Perhaps the most high-profile conflicts have surfaced regarding the First Amendment’s freedom of religion protections. A federal judge in Kentucky struck down a prohibition in that state that banned drive-through Easter services. A church in Mississippi is currently litigating a similar issue.

But the concerns go beyond religion. In North Carolina, this week, police arrested four people during a protest in the capital against the state’s lockdown. The charges included violating an executive order involving social distancing requirements. Curtailing the First Amendment’s right to peaceably assemble — even for the stated purpose of saving lives — is constitutionally problematic.

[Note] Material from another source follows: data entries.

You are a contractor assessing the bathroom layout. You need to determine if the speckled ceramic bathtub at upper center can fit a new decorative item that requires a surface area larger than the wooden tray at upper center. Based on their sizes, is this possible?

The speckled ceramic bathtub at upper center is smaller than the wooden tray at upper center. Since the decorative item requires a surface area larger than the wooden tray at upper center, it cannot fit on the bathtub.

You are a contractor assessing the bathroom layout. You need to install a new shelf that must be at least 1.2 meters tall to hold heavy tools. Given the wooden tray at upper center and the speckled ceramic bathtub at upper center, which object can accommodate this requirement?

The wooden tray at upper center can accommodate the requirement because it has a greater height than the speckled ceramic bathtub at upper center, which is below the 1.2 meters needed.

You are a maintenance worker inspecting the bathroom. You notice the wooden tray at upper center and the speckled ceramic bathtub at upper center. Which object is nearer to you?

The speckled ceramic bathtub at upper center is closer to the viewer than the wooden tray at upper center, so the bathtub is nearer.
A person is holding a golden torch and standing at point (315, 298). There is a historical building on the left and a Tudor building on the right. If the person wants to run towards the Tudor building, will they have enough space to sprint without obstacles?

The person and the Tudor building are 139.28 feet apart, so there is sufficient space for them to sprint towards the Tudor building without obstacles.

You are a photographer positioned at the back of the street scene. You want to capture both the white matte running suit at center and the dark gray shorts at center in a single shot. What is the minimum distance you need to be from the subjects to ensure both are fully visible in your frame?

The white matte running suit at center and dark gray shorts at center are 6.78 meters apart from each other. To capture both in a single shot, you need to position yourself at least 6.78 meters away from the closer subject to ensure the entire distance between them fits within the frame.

Other examples abound. The Atlantic reported this month that officials in Newark, New Jersey, threatened to criminalize the spread of false information about the virus. Some states have tried to shut gun stores, perhaps in violation of the Second Amendment. Other states have used the crisis to limit abortion rights, which the Supreme Court has ruled are shielded by the Constitution.

There have also been suggestions that fighting this respiratory illness may require a vast expansion of the surveillance state, Fourth Amendment be damned.

“Many policies that would have been unthinkable in regular time have become commonplace in recent weeks, and we do not want to duly interfere with the important efforts of state and local officials to protect the public,” Mr. Barr said. “But the Constitution is not suspended in time of crisis. We must therefore be vigilant to ensure its protections are preserved at the same time the public is protected.”

The vast majority of Americans have been generally accepting of the extreme restrictions put in place throughout much of the country to control the spread of coronavirus. But public compliance and majority approval should not embolden policymakers to ignore the Bill of Rights. That’s why it’s good to know that the Justice Department is paying attention.